Tarea asignada
Copia de nuevo la parte del hilo sobre el bloqueador de señal que empieza en "jaula de faraday seria" y termina en "tratando el tema.", pero pon "compañero" en lugar de "colega".

Fragmento del documento
::::
# como construir un bloqueador de señal



## jacintopalma (Feb 27, 2010)

que tal amigos recurro a uds por que quisiera saber quien a trabajado o sabe como hacer un bloqueador de señal...mas o menos lo que quiero es un dispositivo que bloquee la señales de emtrada y salidas un un aula de clases estas señales son LLAMADAS Y MESAJES VIA CELULAR;TRANSFERENCIA DE DATO POR NEDIO DE BLUEOOTH y WIRELESS;
si los dispositivos son independientes no importa,lo que quiero es implementarlos si alguien sabe por favor ayudenme...gracias


----------



## DJ DRACO (Feb 27, 2010)

eso se llama "camara anecoica" si no me equivoco, y es colocando material muy absorvente y con forma puntiaguda sobre todas las paredes del aula...hay imagenes en otro post del foro..uno en que juegan a descubrir que cosa electronica es...

por otra parte una jaula de faraday tambien podria servir..

saludos. http://es.wikipedia.org/wiki/C%C3%A1mara_anecoica

https://www.forosdeelectronica.com/f36/juego-adivina-29223/


----------



## jacintopalma (Feb 27, 2010)

gracias por tu repuesta, pero lo que lei en el limk que me enviastes es sobre como evoatr el eco eso se lo utiliza para las casas musicales, ademas la jaula de faraday no me sirve por que mi aulas ya estan contruidas...es por eso que quieria saber si existia algun dispositivo que haga lo quer deseeo; asi como lo que existen en las peliculas que bloquean la señal


----------



## DJ DRACO (Feb 27, 2010)

lo unico que podes hacer es colocar una gran antena bien absorsora descargada a masa...tierra fisica..

la idea seria que midas con telorímetro el suelo y encuentres la mejor configuracion de jabalinas...esa antena se va a chupar todas las señales...

saludos.


----------



## elbrujo (Feb 27, 2010)

jaula de faraday seria en todo caso. La camara es para aislar dentro de la jaula faraday los rebotes o ecos.. no es lo que pide/busca el colega.

Debes bloquear el ingreso de recepcion barriendo todos los canales en todas las bandas de los celulares. De ese modo el celular se la pasa buscando red..

Sigue este hilo, se esta tratando el tema.
https://www.forosdeelectronica.com/f22/anulador-senal-telefonos-moviles-celulares-706/


----------



## jacintopalma (Feb 27, 2010)

me estas diciendo que bloquee la senal introduciendo otra con una frecuencia que oscile entre 800 y 1900 Mz que si no me equivoco es la señal con la oscila los celulares; osea puedo imytroducir una señal con un XR2206 que me de una señal sinusoidal  entre esa frecuencia que simule coomo ruido para que asi no llegue la señal verdadera y no exista señal alguna en el aula... creo que eso me quisiste decir...y si tienen otra idea por fa haganmelo saber


----------



## elbrujo (Feb 27, 2010)
::::
Entradas del listado
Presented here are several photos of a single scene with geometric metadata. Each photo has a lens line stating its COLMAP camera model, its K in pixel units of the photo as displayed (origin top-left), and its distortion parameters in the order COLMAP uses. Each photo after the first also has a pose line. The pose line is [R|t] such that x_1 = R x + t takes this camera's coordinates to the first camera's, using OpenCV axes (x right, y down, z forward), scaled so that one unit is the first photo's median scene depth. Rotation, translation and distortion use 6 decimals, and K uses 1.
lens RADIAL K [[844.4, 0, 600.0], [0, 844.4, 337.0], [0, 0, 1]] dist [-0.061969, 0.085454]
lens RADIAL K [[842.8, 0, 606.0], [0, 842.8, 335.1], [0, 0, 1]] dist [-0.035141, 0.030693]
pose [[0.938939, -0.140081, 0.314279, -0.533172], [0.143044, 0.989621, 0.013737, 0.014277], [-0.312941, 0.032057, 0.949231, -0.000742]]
::::
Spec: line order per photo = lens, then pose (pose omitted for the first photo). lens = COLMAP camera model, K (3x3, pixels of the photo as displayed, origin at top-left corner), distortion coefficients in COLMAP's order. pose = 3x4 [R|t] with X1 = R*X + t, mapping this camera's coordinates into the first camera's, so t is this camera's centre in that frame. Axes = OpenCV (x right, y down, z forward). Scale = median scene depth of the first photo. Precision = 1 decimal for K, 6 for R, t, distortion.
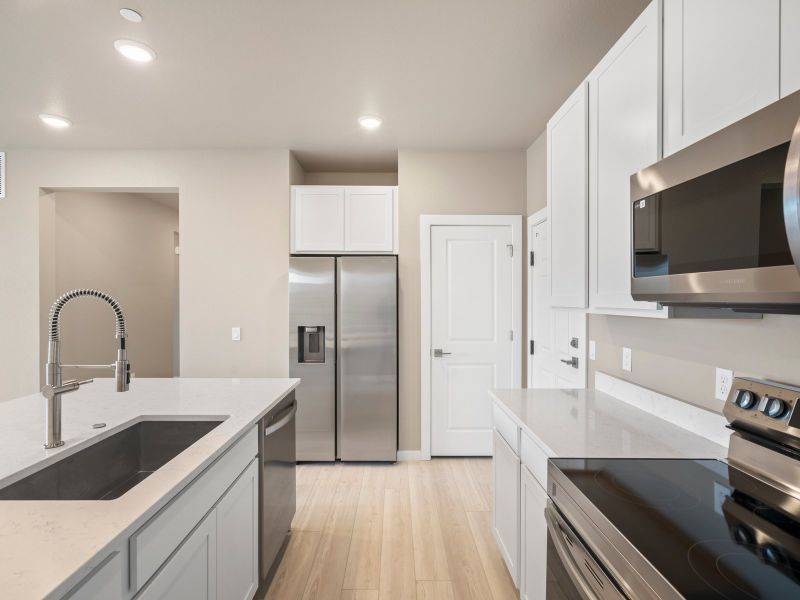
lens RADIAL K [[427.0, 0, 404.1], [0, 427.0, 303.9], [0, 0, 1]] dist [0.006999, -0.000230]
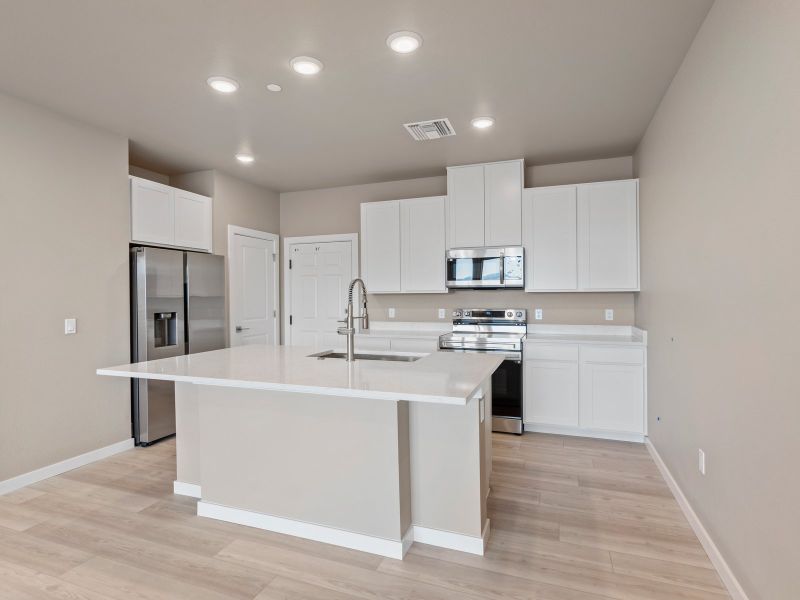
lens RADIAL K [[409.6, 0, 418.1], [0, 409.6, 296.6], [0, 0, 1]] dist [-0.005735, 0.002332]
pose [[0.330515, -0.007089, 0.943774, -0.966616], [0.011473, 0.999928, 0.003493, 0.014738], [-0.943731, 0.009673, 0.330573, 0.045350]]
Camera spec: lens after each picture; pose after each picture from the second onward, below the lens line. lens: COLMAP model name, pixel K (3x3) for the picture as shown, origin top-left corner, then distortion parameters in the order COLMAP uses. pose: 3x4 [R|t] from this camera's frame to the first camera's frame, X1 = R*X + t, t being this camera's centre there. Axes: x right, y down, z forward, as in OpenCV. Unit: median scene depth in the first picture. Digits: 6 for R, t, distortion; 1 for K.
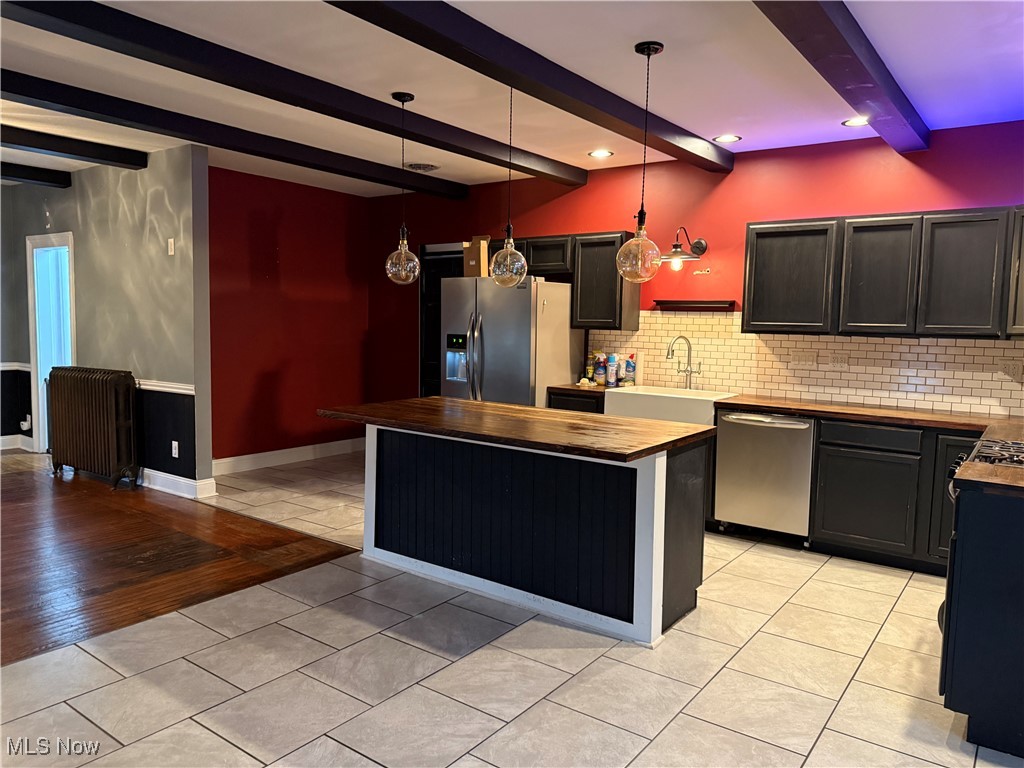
::::
Respuesta
jaula de faraday seria en todo caso. La camara es para aislar dentro de la jaula faraday los rebotes o ecos.. no es lo que pide/busca el compañero.

Debes bloquear el ingreso de recepcion barriendo todos los canales en todas las bandas de los celulares. De ese modo el celular se la pasa buscando red..

Sigue este hilo, se esta tratando el tema.